→ **EXTRACT PROVIDED**
......

A harvest festival is an annual celebration that occurs around the time of the main harvest of a given region. Given the differences in climate and crops around the world, harvest festivals can be found at various times at different places. Harvest festivals typically feature feasting, both family and public, with foods that are drawn from crops.
In Britain, thanks have been given for successful harvests since pagan times. Harvest festivals are held in September or October depending on local tradition. The modern Harvest Festival celebrations include singing hymns, praying, and decorating churches with baskets of fruit and food in the festival known as Harvest Festival, Harvest Home, Harvest Thanksgiving or Harvest Festival of Thanksgiving.
In British and English-Caribbean churches, chapels and schools, and some Canadian churches, people bring in produce from the garden, the allotment or farm. The food is often distributed among the poor and senior citizens of the local community or used to raise funds for the church, or charity.
Harvest festivals in Asia include the Chinese Mid-Autumn Festival (中秋節), one of the most widely spread harvest festivals in the world. In Iran Mehrgan was celebrated in an extravagant style at Persepolis. Not only was it the time for harvest, but it was also the time when the taxes were collected. Visitors from different parts of the Persian Empire brought gifts for the king, all contributing to a lively festival. In India, Makar Sankranti, Thai Pongal, Uttarayana, Lohri, and Magh Bihu or Bhogali Bihu in January, Holi in February–March, Vaisakhi in April and Onam in August–September are a few important harvest festivals.
Jews celebrate the week-long harvest festival of Sukkot in the autumn. Observant Jews build a temporary hut or shack called a sukkah, and spend the week living, eating, sleeping, and praying inside it. A sukkah has three walls and a semi-open roof, designed to allow the elements to enter. It is reminiscent of the tabernacles Israelite farmers would live in during the harvest, at the end of which they would bring a portion of the harvest to the Temple in Jerusalem.
An early harvest festival used to be celebrated at the beginning of the harvest season on 1 August and was called Lammas, meaning 'loaf Mass'. The Latin prayer to hallow the bread is given in the Durham Ritual. Farmers made loaves of bread from the fresh wheat crop. These were given to the local church as the Communion bread during a special service thanking God for the harvest.

......

→ **INFORMATION SUPPLIED**
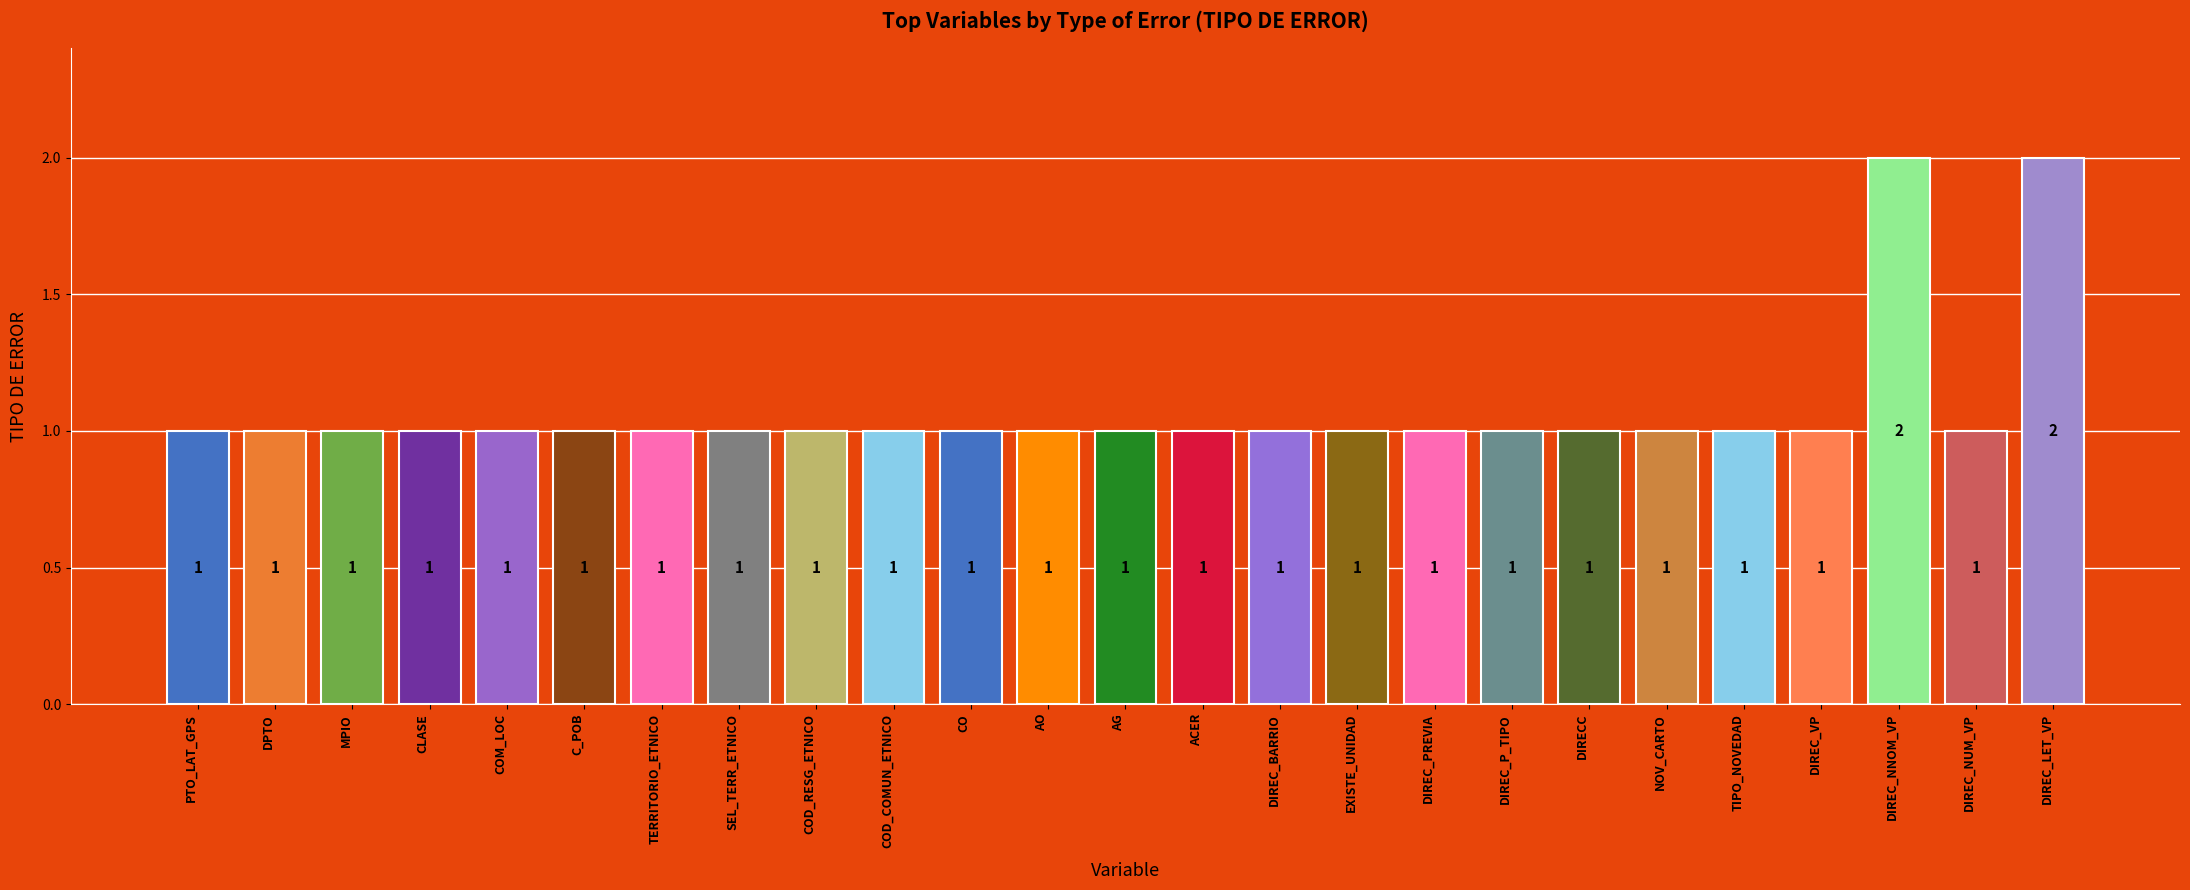

What is the ratio of the value at DIREC_VP to the value at DIREC_NNOM_VP?

0.5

......

→ **WHAT THIS EXERCISE ASKS**
a – Rewrite the paragraph of the harvest festival text that begins "Jews celebrate the week-long harvest festival of Sukkot" as a short bulleted list that keeps its main facts.
b – In the harvest festival text, on what date was Lammas celebrated?
c – Extend the harvest festival text with new writing that picks up after its final sentence.

→ **ANSWER SET**
a –
- Sukkot is a week-long Jewish harvest festival held in the autumn.
- Observant Jews build a temporary hut called a sukkah and live, eat, sleep and pray in it for the week.
- A sukkah has three walls and a semi-open roof that lets the elements in.
- It recalls the tabernacles Israelite farmers lived in during the harvest, after which they brought a portion of the harvest to the Temple in Jerusalem.

b – On 1 August, at the beginning of the harvest season.

c –
By the sixteenth century, several customs seem to have been firmly established around the gathering of the final harvest. They include the reapers accompanying a fully laden cart; a tradition of shouting "Hooky, hooky"; and one of the foremost reapers dressing extravagantly, acting as 'lord' of the harvest and asking for money from the onlookers. A play by Thomas Nashe, Summer's last will, (first published in London in 1600 but believed from internal evidence to have been first performed in October 1592 at Croydon) contains a scene which demonstrates several of these features. There is a character personifying harvest who comes on stage attended by men dressed as reapers; he refers to himself as their "master" and ends the scene by begging the audience for a "largesse". The scene is inspired by contemporary harvest celebrations, and singing and drinking feature largely. The stage instruction reads:
"Enter Harvest with a scythe on his neck, and all his reapers with sickles, and a great black bowl with a posset in it borne before him: they come in singing."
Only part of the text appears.